= Beginning of Section =

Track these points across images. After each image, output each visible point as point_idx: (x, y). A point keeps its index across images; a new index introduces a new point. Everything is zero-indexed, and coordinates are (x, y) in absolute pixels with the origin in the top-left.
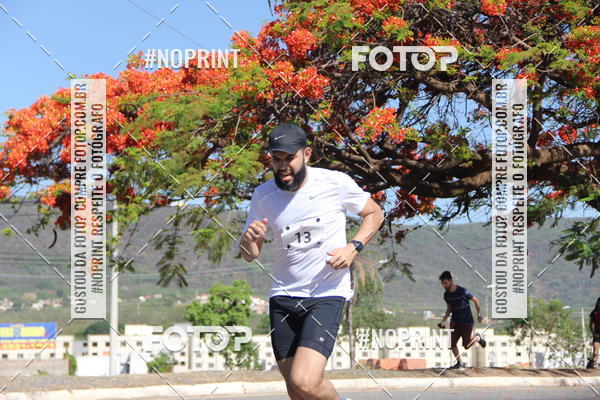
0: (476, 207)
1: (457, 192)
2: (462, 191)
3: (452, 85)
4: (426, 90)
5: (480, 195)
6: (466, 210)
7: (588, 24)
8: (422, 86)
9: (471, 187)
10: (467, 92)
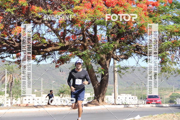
0: (48, 58)
1: (42, 53)
2: (43, 53)
3: (40, 21)
4: (33, 23)
5: (49, 54)
6: (45, 59)
7: (79, 5)
8: (32, 21)
9: (46, 52)
10: (45, 24)
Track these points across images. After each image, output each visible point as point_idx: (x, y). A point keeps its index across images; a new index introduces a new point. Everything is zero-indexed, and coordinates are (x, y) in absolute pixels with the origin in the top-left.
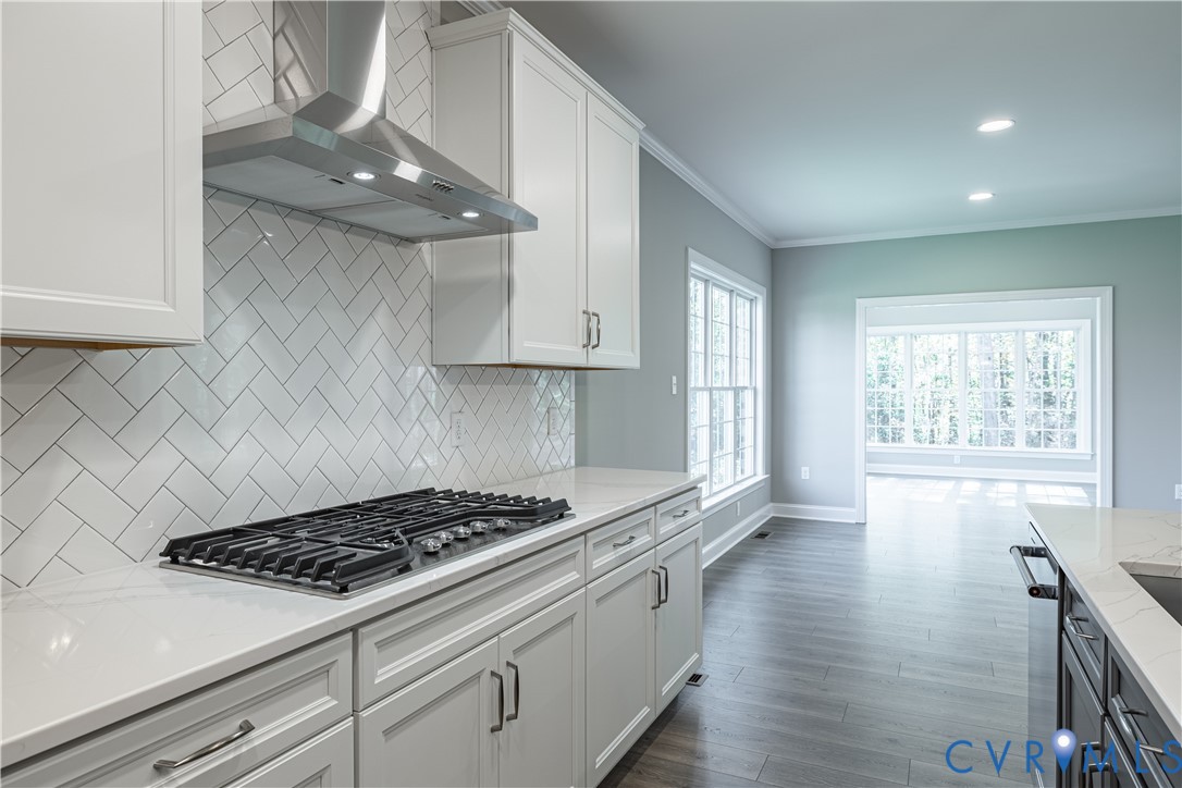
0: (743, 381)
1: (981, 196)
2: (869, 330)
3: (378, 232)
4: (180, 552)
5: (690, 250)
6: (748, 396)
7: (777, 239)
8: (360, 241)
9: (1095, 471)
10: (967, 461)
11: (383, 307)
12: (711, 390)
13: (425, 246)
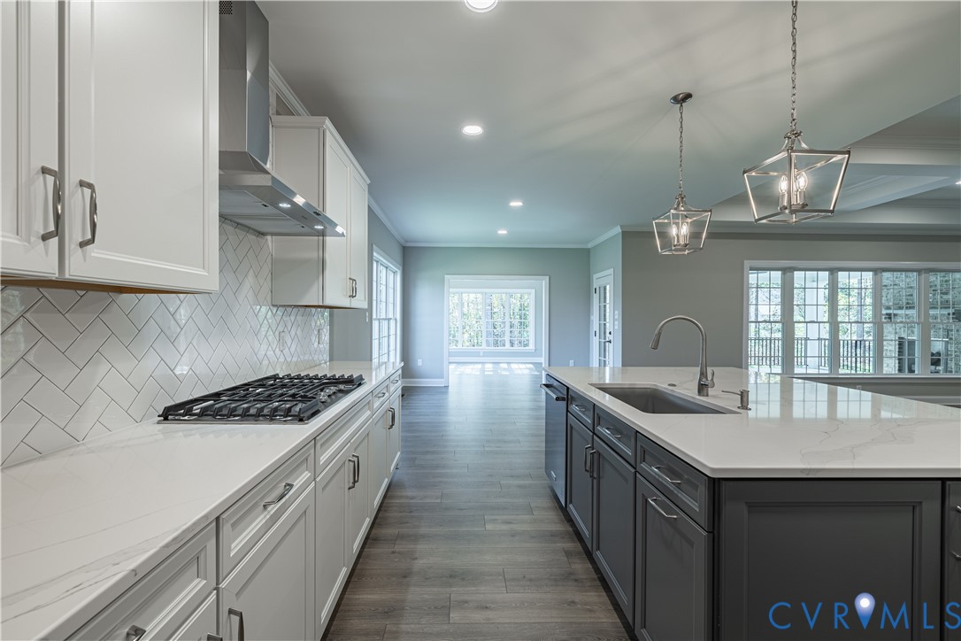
0: (391, 316)
1: (503, 232)
2: (451, 290)
3: (249, 228)
4: (169, 414)
5: (374, 246)
6: (392, 322)
7: (407, 242)
8: (241, 233)
9: (541, 356)
10: (486, 354)
11: (251, 271)
12: (379, 320)
13: (269, 238)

= End of Section =

### Exercise objective:
Copy out all of the lines above word for word, without the pictures.

### The completed task:
Track these points across images. After each image, output each visible point as point_idx: (x, y). A point keeps its index across images; a new index introduces a new point. Everything is zero-indexed, and coordinates are (x, y) in absolute pixels with the origin in the top-left.
0: (476, 207)
1: (457, 192)
2: (462, 191)
3: (452, 85)
4: (426, 90)
5: (480, 195)
6: (466, 210)
7: (588, 24)
8: (422, 86)
9: (471, 187)
10: (467, 92)
0: (48, 58)
1: (42, 53)
2: (43, 53)
3: (40, 21)
4: (33, 23)
5: (49, 54)
6: (45, 59)
7: (79, 5)
8: (32, 21)
9: (46, 52)
10: (45, 24)
Track these points across images. After each image, output each visible point as point_idx: (x, y). A point keeps its index across images; a new index introduces a new point. Everything is zero-indexed, and coordinates are (x, y) in absolute pixels with the origin in the top-left.
0: (743, 381)
1: (981, 196)
2: (869, 330)
3: (378, 232)
4: (180, 552)
5: (690, 250)
6: (748, 396)
7: (777, 239)
8: (360, 241)
9: (1095, 471)
10: (967, 461)
11: (383, 307)
12: (711, 390)
13: (425, 246)
0: (391, 316)
1: (503, 232)
2: (451, 290)
3: (249, 228)
4: (169, 414)
5: (374, 246)
6: (392, 322)
7: (407, 242)
8: (241, 233)
9: (541, 356)
10: (486, 354)
11: (251, 271)
12: (379, 320)
13: (269, 238)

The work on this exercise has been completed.